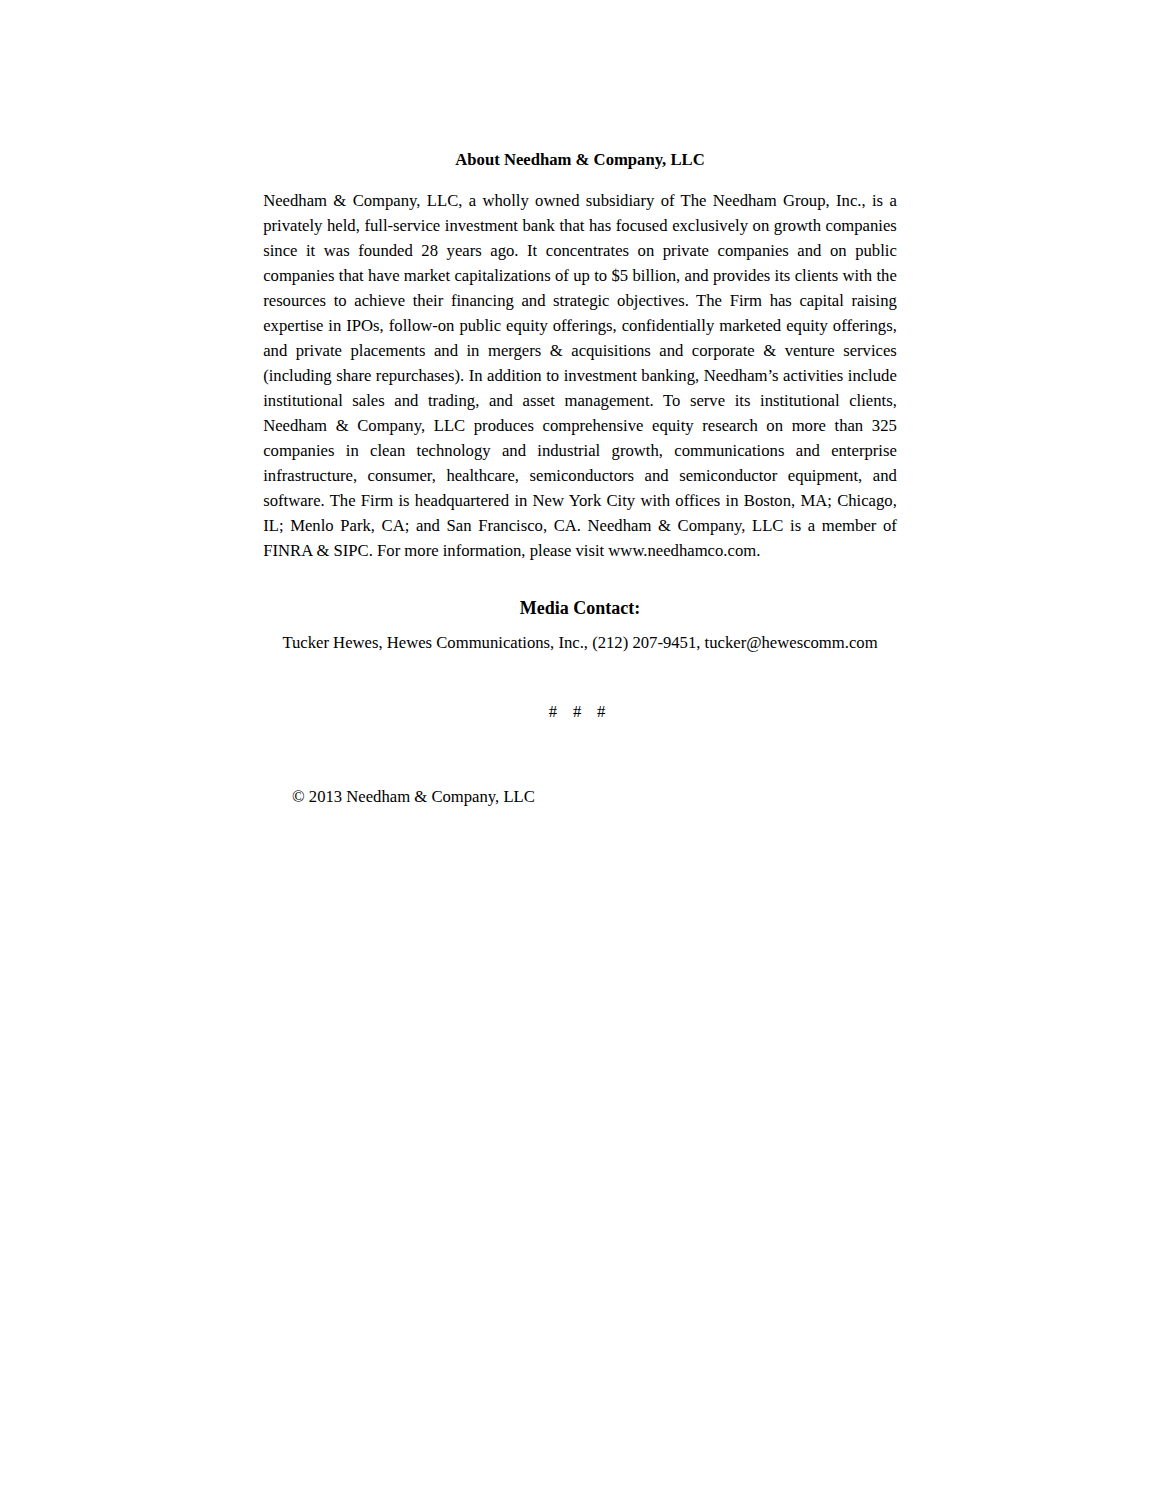About Needham & Company, LLC
Needham & Company, LLC, a wholly owned subsidiary of The Needham Group, Inc., is a privately held, full-service investment bank that has focused exclusively on growth companies since it was founded 28 years ago. It concentrates on private companies and on public companies that have market capitalizations of up to $5 billion, and provides its clients with the resources to achieve their financing and strategic objectives. The Firm has capital raising expertise in IPOs, follow-on public equity offerings, confidentially marketed equity offerings, and private placements and in mergers & acquisitions and corporate & venture services (including share repurchases). In addition to investment banking, Needham’s activities include institutional sales and trading, and asset management. To serve its institutional clients, Needham & Company, LLC produces comprehensive equity research on more than 325 companies in clean technology and industrial growth, communications and enterprise infrastructure, consumer, healthcare, semiconductors and semiconductor equipment, and software. The Firm is headquartered in New York City with offices in Boston, MA; Chicago, IL; Menlo Park, CA; and San Francisco, CA. Needham & Company, LLC is a member of FINRA & SIPC. For more information, please visit www.needhamco.com.
Media Contact:
Tucker Hewes, Hewes Communications, Inc., (212) 207-9451, tucker@hewescomm.com
# # #
© 2013 Needham & Company, LLC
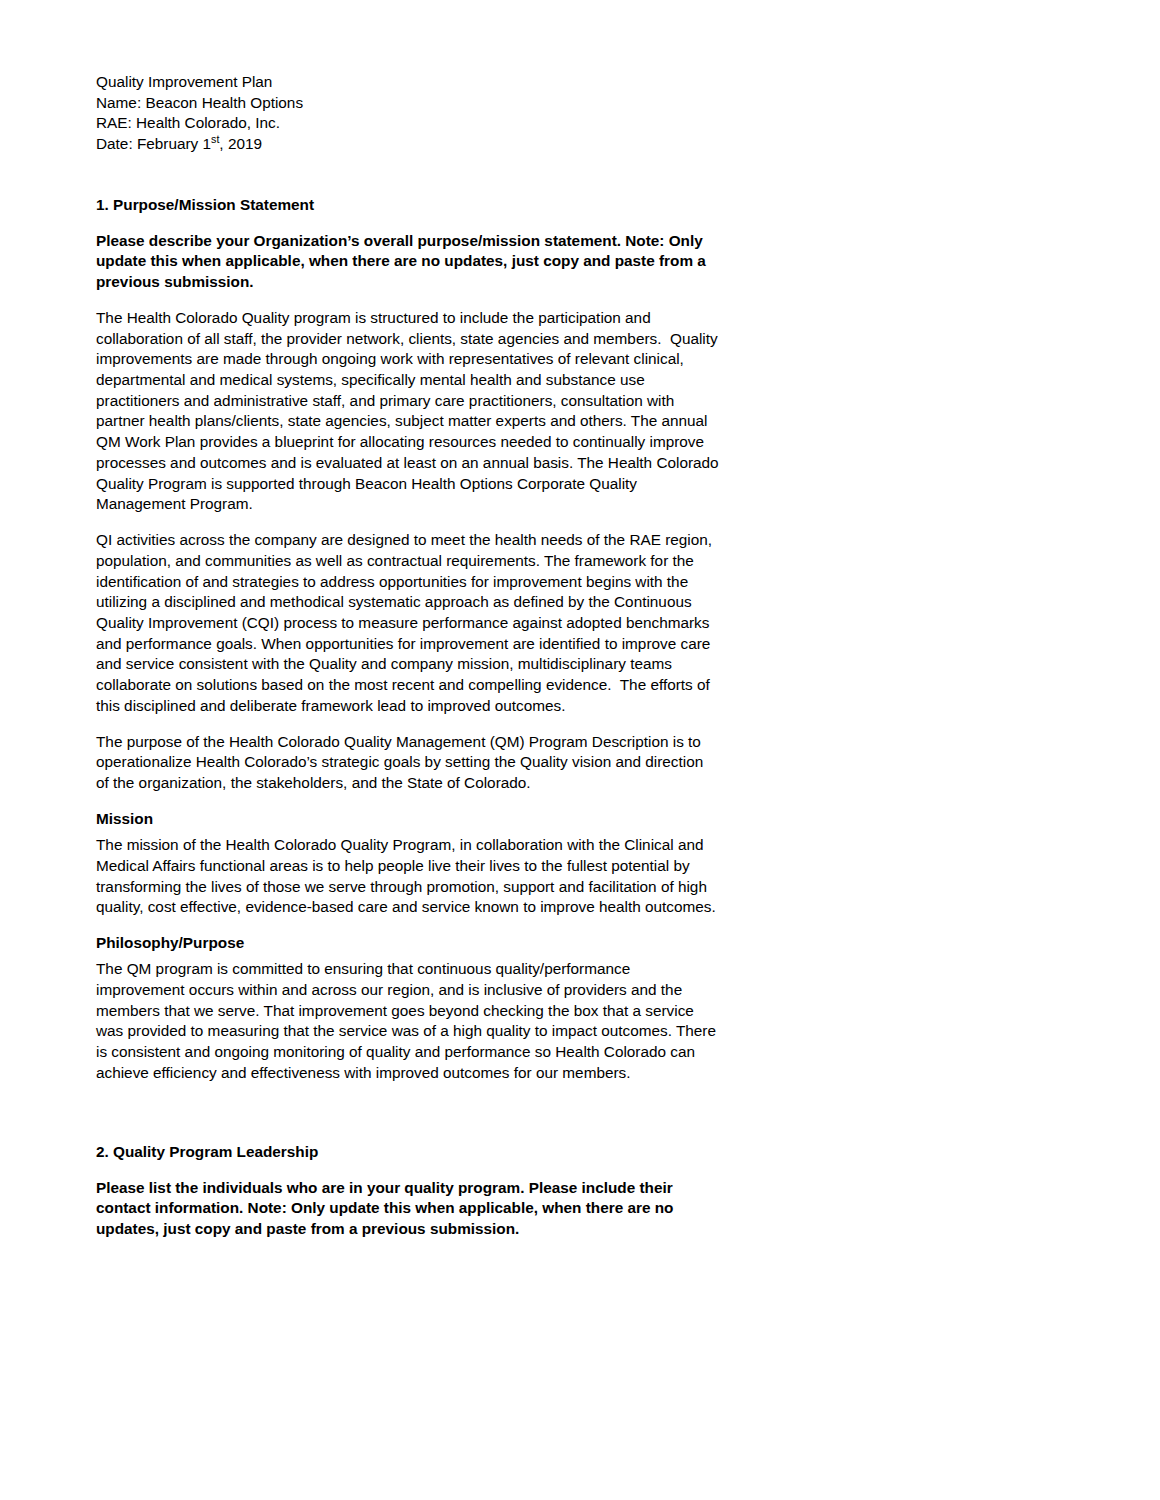Quality Improvement Plan
Name: Beacon Health Options
RAE: Health Colorado, Inc.
Date: February 1st, 2019
1. Purpose/Mission Statement
Please describe your Organization’s overall purpose/mission statement. Note: Only update this when applicable, when there are no updates, just copy and paste from a previous submission.
The Health Colorado Quality program is structured to include the participation and collaboration of all staff, the provider network, clients, state agencies and members. Quality improvements are made through ongoing work with representatives of relevant clinical, departmental and medical systems, specifically mental health and substance use practitioners and administrative staff, and primary care practitioners, consultation with partner health plans/clients, state agencies, subject matter experts and others. The annual QM Work Plan provides a blueprint for allocating resources needed to continually improve processes and outcomes and is evaluated at least on an annual basis. The Health Colorado Quality Program is supported through Beacon Health Options Corporate Quality Management Program.
QI activities across the company are designed to meet the health needs of the RAE region, population, and communities as well as contractual requirements. The framework for the identification of and strategies to address opportunities for improvement begins with the utilizing a disciplined and methodical systematic approach as defined by the Continuous Quality Improvement (CQI) process to measure performance against adopted benchmarks and performance goals. When opportunities for improvement are identified to improve care and service consistent with the Quality and company mission, multidisciplinary teams collaborate on solutions based on the most recent and compelling evidence. The efforts of this disciplined and deliberate framework lead to improved outcomes.
The purpose of the Health Colorado Quality Management (QM) Program Description is to operationalize Health Colorado’s strategic goals by setting the Quality vision and direction of the organization, the stakeholders, and the State of Colorado.
Mission
The mission of the Health Colorado Quality Program, in collaboration with the Clinical and Medical Affairs functional areas is to help people live their lives to the fullest potential by transforming the lives of those we serve through promotion, support and facilitation of high quality, cost effective, evidence-based care and service known to improve health outcomes.
Philosophy/Purpose
The QM program is committed to ensuring that continuous quality/performance improvement occurs within and across our region, and is inclusive of providers and the members that we serve. That improvement goes beyond checking the box that a service was provided to measuring that the service was of a high quality to impact outcomes. There is consistent and ongoing monitoring of quality and performance so Health Colorado can achieve efficiency and effectiveness with improved outcomes for our members.
2. Quality Program Leadership
Please list the individuals who are in your quality program. Please include their contact information. Note: Only update this when applicable, when there are no updates, just copy and paste from a previous submission.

-*-

ACTIVITY
In how many lines of the data does the string "through" occur? Answer with the number and nothing else.

ANSWER TO THIS PROBLEM
2